Never Understood.

Well maybe now I should just say goodbye, you used to be my friend but I never felt I really was yours.
So maybe this is the end.

I'm different from you, all of you, we've never understood. I hope that if I do tell you goodbye,
That it won't be for good.

Whenever I'm mad it hurts me so bad, and you don't even care. I don't know why, I just want to cry.
And someday I won't be there.

If I'm mad at you I'll hurt myself too, but that doesn't really matter although when I hurt I feel like dirt
And my spirit's bruised and battered.

I do not know why it has to be so, I really wish it did not. But the way this has been going-it is basically shot.

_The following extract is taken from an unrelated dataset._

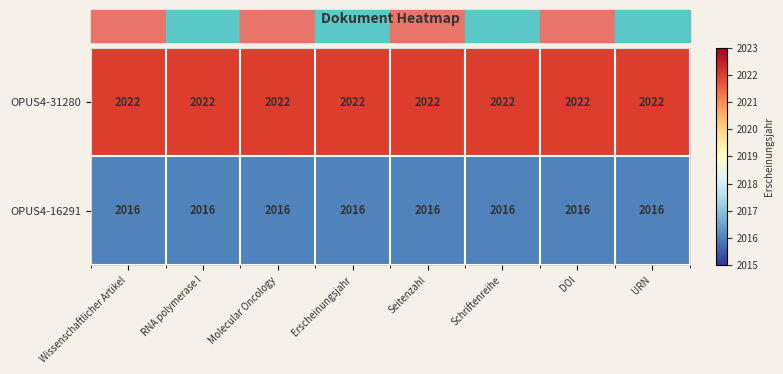

The OPUS4-16291 series shows 2016 at Erscheinungsjahr. True or false?

True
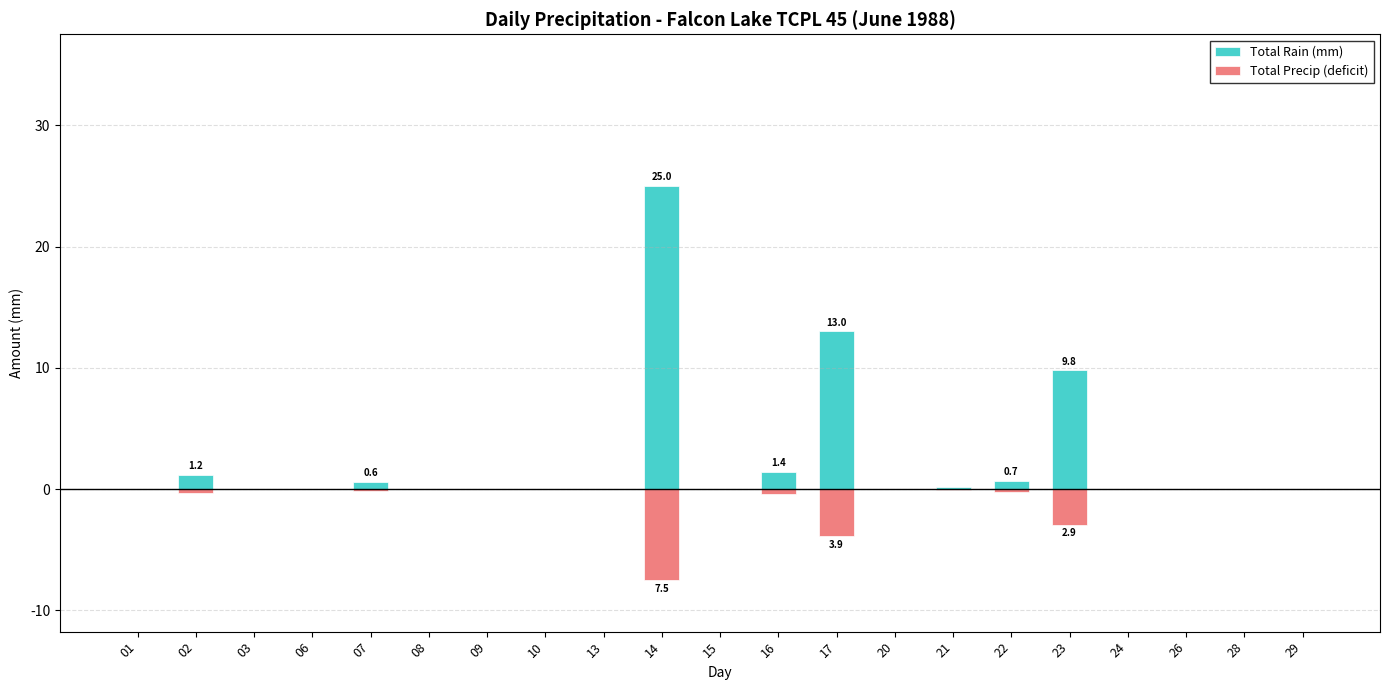

What value does the Total Rain (mm) series have at 14?

25.0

You don't need me and we don't need we, and that's how I think I know why these words are the ones I have to speak-I love you, but goodbye.
♠ ♠ ♠
I have a lot of friend problems, I always seem to find friends who aren't really there and find the people who only want to do them and make themselves happy.
They use and blame others and don't care if you get hurt, or depressed.

If you are treated the same way: stand up for yourself and stop being a door mat.
I know it's hard, and it hurts like HELL and feels like you'll hurt forever but the pain will eventually ebb away.
I'm not quite there yet (but I have been before) but after a year of trying and trying to be forgiven I had to come to terms that I wasn't going to be forgiven-and I had to make myself happy and not just others.
I wish you all the best for whoever is reading this.